Çocuklar, orucun faydaları üzerinde durmaya devam ediyoruz.
Nefis nedir?
Nefis, kimde varsa, onun yaratılış gayesine ters ve zıt yönde sahibine gayret verir.
En iyi arkadaşı tembelliktir.
Bu özelliğiyle kulluk vazifesini terk eder.
Kendisini insan olarak yaratan, nimetlerle donatan ve hayatını devam ettiren Allah’ı tanımak istemez.
Sorumluluktan kaçmak için kendini saklamak ister.
Yani, onu görecek bir gözetleyicinin gözü altında bulunmak istemez.

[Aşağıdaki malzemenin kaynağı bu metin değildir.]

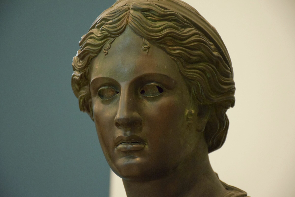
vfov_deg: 9.1
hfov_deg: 13.7
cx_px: 148
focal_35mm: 150
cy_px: 98
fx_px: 1229
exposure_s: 1/60
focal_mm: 100
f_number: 5.6
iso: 4500
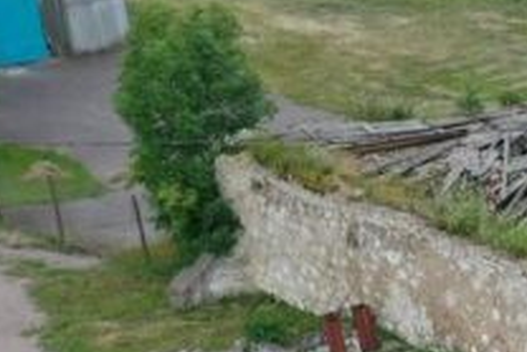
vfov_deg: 9.8
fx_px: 2022
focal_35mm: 138
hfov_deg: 12.7
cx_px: 1115
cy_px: 432
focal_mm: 10.26
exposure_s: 1/100
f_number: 4
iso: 100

Peki, ama Allah her şeyi görmüyor mu?
Elbette görüyor. Ondan rahatsız olduğu için Allah’ı (C.C.) inkâr eder ve dinden çıkar.
İşte Ramazan-ı Şerif’teki oruç, nefsi terbiye eder.
Nasıl?
Kendini özgür sanan nefse şöyle der:
Allah’ın sayamayacağımız kadar çok nimetleriyle ikram içindesin.
Oysa insan, dünyada servet ve iktidara sahip olsa da gafletle, hakkı olmayan şeylere sahip çıkmaya kalkar ve Allah’ın verdiği nimetleri hayvan gibi tüketir.
İşte çocuklar, Ramazan’da en zenginden en fakire kadar herkes, bu gerçeği anlar:
Nimetlerin, yiyecek ve içeceklerin sahibi insan değildir.
Peki, kimdir?
Nefis bir kuldur, abd’dir, yani köledir.
Kul ne yapar?
Allah’a ibadet eder.
Köle ne yapar?
Emredileni yapar. Emir verilmezse elini suya bile uzatamaz.
İşte o zaman nefsin şu düşüncesi kırılır:
"Ben kendimi idare edebilirim!"
Hayır, ey nefis!
Sen kendini idare edemezsin!
Ne kalbini ne beynini ne böbreklerini ne ciğerlerini yönetebilirsin.
Ne havanı ne suyunu ne de yiyeceğini yaratabilirsin.
O hâlde haddini bil!
Yaratan yalnızca Allah’tır!
İşte oruç, bize bu ve daha nice hakikatleri hatırlatır.
Böylece Ramazan-ı Şerif’te oruç, nefsin kötü huylarını terk etmesine, ahlaklanmasına ve isyan etmekten vazgeçmesine sebep olur.
İnsanı daima yasaklanmış zevk ve isteklere teşvik eden nefis, kendini unutmak ister.
Sonsuz acizliğini, fakirliğini, kusurlarını görmek istemez.
Oysa bu kadar çaresiz ve zayıf bir nefis, ölüme ve hastalıklara hedef olduğunu düşünmez.
Kendisini yaratan Hâlık’ını unutmak ister.
Hem hayatının ne için verildiğini hem de sonsuz ahiret hayatını unutur.
Fakat hasta olunca anlar. Ancak o zaman çok geç olur.
İşte o zaman fark eder ki:
Etten, kemikten ve kandan ibarettir.
Çelikten bir vücudu yoktur.
Dünya ebedî değildir, bu yüzden saldırmaya gerek yoktur.
Sonsuza kadar kalacakmış gibi servet edinmeye gerek yoktur.
İşte Ramazan orucu, dünyaya aşırı bağlanmanın gereksiz olduğunu bize şiddetle hatırlatır.
Hatta hiç düşünmek istemeyen en gafilleri ve inatçıları bile uyandırır.
Oruç bize neyi hatırlatır?
Açlıkla, midemizin ihtiyacını…
Allah’ın bize ikram ettiği nimetlerin değerini…
İnsan vücudunun ne kadar zayıf ve çürük olduğunu…
İnsan olarak ne kadar merhamete ve şefkate muhtaç olduğumuzu…
Kendini büyük görmek isteyen nefsin saltanatını nasıl yıktığını…
Çocuklar, işte böylece oruç bize Allah’a nasıl şükretmemiz gerektiğini öğretir.
Bu konular Ramazan Risalesi adlı kitapçıkta çok güzel anlatılmaktadır.
Biz bu konulara devam edeceğiz, inşallah.